#### [Instructions to follow]
Shown below are entries with pictures; the line with "இதுல மொபைலில் பார்க்குறதா?" through the line with "Stromoradie Šenkvice – Háj" is the span to retype exactly, and the pictures stay out.

Excerpted records section start

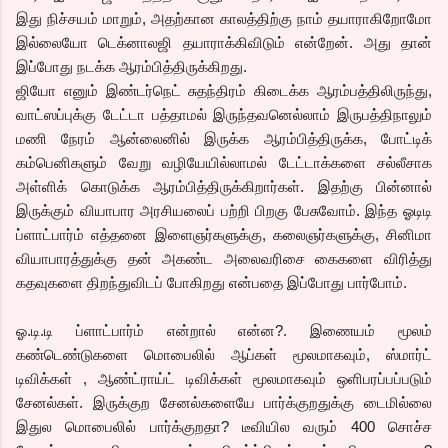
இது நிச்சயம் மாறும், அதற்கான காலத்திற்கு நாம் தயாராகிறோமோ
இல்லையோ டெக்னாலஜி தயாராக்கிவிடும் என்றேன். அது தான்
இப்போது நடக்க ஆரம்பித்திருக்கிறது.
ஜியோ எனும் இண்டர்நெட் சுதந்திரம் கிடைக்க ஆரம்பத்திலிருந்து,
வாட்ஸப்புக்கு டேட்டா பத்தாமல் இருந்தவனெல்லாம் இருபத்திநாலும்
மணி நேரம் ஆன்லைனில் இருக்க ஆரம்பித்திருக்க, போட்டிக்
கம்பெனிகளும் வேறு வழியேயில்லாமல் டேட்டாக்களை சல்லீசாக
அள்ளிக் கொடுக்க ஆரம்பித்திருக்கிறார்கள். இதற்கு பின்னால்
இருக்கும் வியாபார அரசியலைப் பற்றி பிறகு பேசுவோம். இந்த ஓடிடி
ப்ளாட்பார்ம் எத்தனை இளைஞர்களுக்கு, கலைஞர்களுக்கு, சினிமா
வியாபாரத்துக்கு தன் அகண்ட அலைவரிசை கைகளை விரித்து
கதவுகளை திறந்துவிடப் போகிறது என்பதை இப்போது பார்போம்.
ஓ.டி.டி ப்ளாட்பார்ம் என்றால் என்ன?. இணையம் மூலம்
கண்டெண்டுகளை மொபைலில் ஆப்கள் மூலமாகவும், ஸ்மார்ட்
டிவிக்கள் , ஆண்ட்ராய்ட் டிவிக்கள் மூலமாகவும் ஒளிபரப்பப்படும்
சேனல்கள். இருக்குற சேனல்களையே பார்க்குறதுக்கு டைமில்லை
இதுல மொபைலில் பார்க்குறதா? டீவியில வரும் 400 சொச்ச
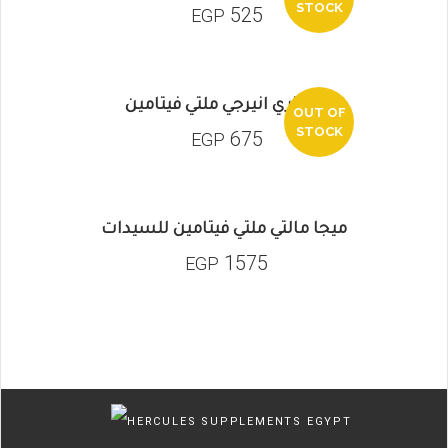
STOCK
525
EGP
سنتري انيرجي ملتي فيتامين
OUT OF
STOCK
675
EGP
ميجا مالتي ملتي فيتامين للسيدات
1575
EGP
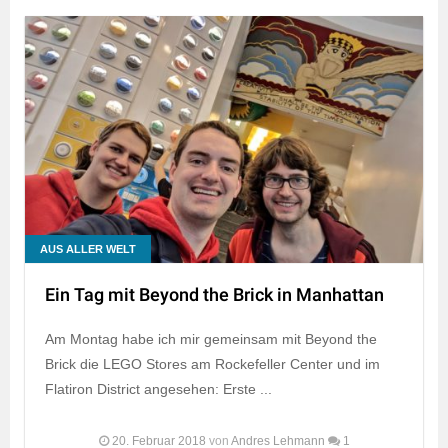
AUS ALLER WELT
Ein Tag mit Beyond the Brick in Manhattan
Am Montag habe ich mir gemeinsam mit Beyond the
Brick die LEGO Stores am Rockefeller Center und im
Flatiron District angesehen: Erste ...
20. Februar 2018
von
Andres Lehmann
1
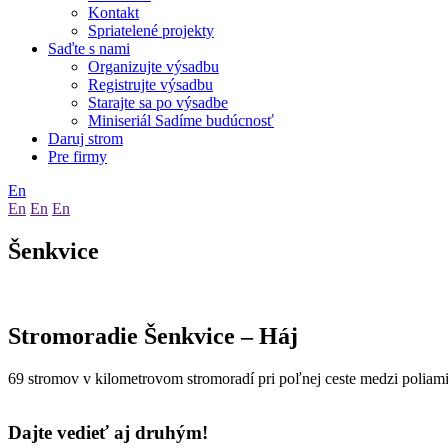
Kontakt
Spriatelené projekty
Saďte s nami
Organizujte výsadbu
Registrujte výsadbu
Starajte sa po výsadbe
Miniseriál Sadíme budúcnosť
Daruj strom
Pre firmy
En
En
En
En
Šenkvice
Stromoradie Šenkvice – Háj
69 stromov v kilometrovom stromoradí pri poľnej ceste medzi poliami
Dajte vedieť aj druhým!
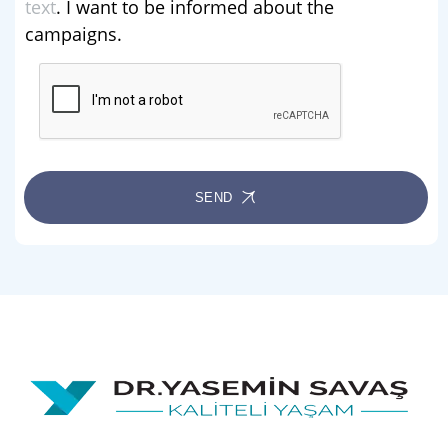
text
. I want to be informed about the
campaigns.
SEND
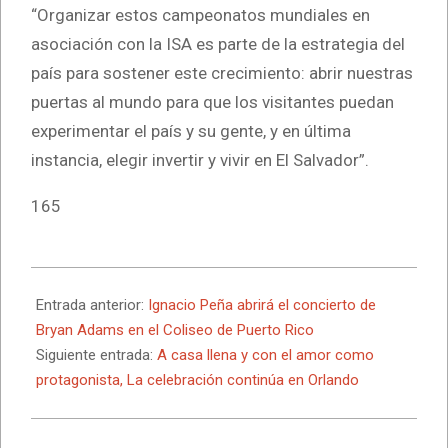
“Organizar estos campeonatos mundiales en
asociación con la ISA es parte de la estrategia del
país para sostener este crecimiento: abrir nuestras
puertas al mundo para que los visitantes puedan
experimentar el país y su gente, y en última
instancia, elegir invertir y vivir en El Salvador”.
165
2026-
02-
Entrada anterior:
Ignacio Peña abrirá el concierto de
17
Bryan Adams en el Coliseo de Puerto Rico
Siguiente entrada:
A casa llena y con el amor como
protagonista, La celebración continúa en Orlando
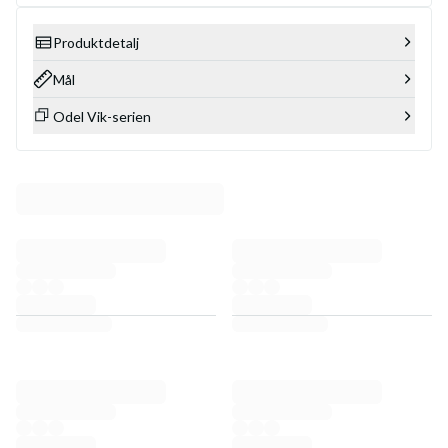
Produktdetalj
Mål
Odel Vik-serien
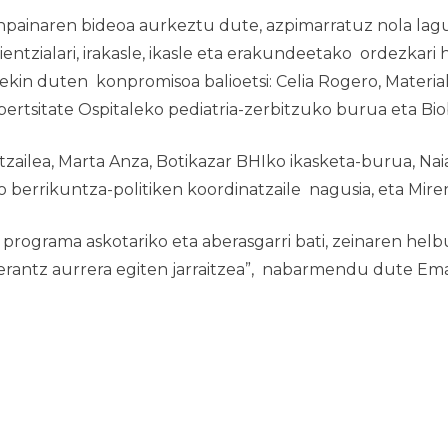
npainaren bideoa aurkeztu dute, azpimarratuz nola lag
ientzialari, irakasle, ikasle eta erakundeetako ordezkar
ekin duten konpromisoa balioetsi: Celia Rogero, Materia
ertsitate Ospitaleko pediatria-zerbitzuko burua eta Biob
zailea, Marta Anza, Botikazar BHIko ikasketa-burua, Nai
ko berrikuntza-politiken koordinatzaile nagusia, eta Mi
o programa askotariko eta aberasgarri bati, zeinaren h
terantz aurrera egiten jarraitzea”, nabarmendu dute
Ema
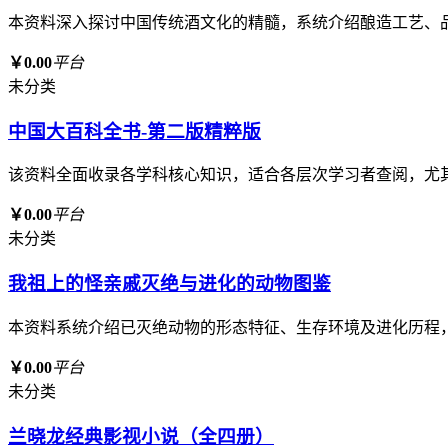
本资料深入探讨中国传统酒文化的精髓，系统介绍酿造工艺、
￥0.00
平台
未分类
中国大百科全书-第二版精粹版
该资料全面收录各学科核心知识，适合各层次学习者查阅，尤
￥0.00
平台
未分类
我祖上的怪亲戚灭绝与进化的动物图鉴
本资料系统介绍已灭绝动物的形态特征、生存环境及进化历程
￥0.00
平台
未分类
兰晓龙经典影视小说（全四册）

Excerpted records section end
Excerpted records section start

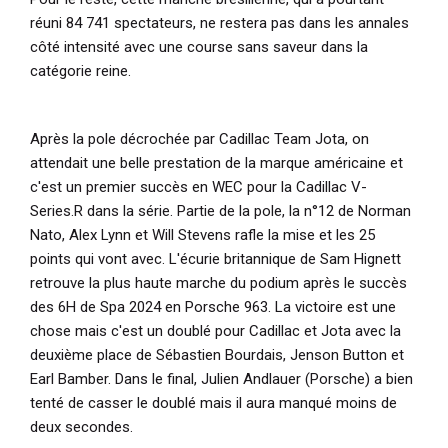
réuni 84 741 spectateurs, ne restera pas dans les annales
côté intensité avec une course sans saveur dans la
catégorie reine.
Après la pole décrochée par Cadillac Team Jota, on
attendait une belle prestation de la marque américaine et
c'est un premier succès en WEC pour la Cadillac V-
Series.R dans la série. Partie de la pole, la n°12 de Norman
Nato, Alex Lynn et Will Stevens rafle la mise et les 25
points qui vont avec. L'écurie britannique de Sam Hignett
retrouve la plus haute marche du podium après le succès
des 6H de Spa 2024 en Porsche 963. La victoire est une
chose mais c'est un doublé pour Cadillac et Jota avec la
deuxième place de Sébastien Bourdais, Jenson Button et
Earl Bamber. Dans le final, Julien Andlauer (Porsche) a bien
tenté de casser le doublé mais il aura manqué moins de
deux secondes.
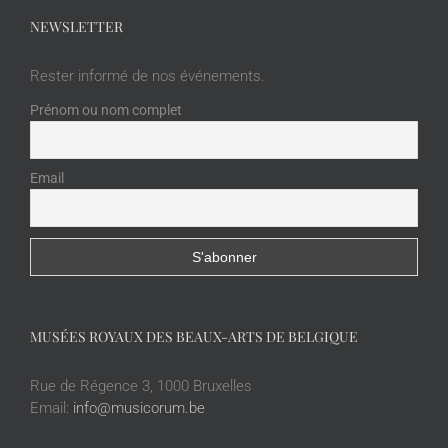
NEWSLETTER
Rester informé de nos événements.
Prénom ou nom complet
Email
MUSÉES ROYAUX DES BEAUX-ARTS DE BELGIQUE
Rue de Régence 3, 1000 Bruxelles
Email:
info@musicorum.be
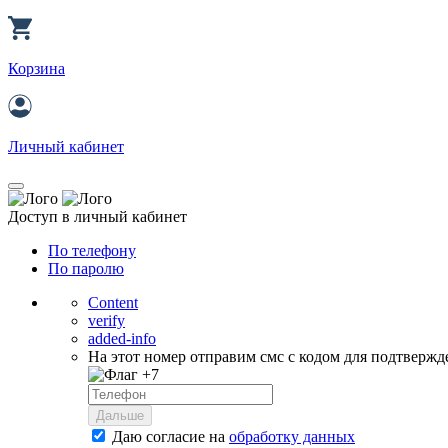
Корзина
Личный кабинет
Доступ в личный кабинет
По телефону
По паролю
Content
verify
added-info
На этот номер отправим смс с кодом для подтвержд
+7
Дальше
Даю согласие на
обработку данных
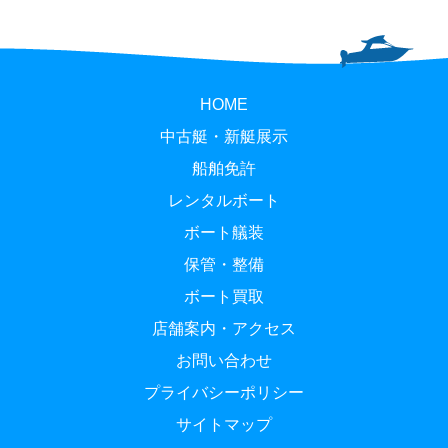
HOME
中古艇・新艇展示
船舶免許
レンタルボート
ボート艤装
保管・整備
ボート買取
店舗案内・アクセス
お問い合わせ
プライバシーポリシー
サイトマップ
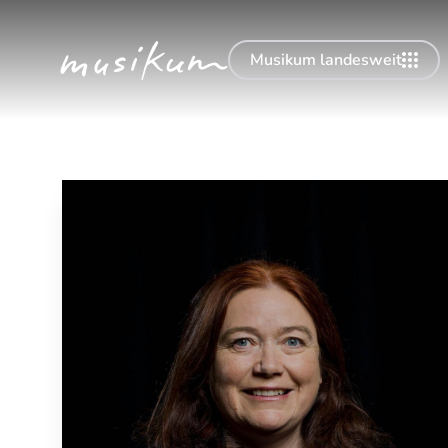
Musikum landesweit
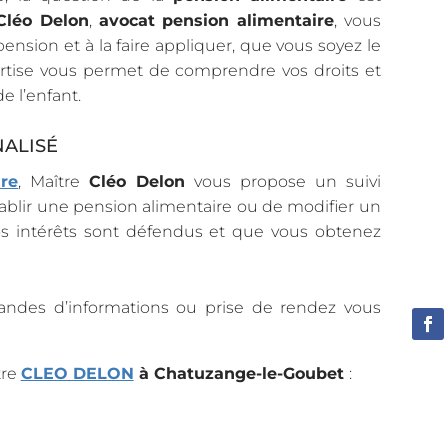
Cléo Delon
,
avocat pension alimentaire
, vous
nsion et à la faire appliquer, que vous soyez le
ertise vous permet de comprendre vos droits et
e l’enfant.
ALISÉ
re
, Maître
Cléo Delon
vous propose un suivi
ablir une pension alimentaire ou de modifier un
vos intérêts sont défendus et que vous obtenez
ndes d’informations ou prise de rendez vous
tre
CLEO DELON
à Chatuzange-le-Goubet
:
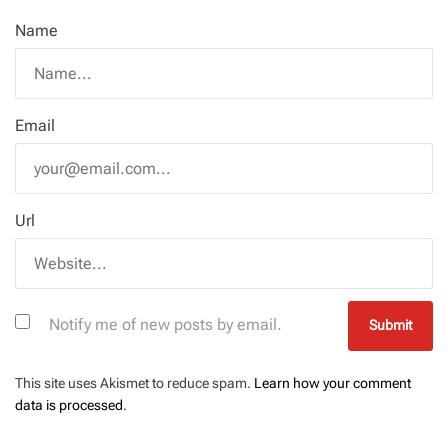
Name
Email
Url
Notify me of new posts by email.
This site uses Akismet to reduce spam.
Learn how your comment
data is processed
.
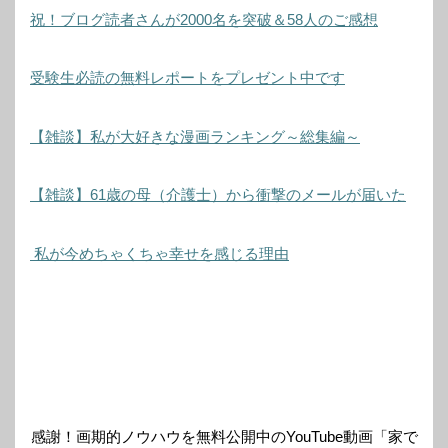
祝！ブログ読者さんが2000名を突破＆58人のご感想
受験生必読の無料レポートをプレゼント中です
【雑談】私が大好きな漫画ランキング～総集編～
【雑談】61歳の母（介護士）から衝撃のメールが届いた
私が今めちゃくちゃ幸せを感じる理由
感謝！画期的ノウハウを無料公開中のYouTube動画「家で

Excerpted records section end

#### [Response area]
இதுல மொபைலில் பார்க்குறதா? டீவியில வரும் 400 சொச்ச
STOCK
525
EGP
سنتري انيرجي ملتي فيتامين
OUT OF
STOCK
675
EGP
ميجا مالتي ملتي فيتامين للسيدات
1575
EGP
AUS ALLER WELT
Ein Tag mit Beyond the Brick in Manhattan
Am Montag habe ich mir gemeinsam mit Beyond the
Brick die LEGO Stores am Rockefeller Center und im
Flatiron District angesehen: Erste ...
20. Februar 2018
von
Andres Lehmann
1
Kontakt
Spriatelené projekty
Saďte s nami
Organizujte výsadbu
Registrujte výsadbu
Starajte sa po výsadbe
Miniseriál Sadíme budúcnosť
Daruj strom
Pre firmy
En
En
En
En
Šenkvice
Stromoradie Šenkvice – Háj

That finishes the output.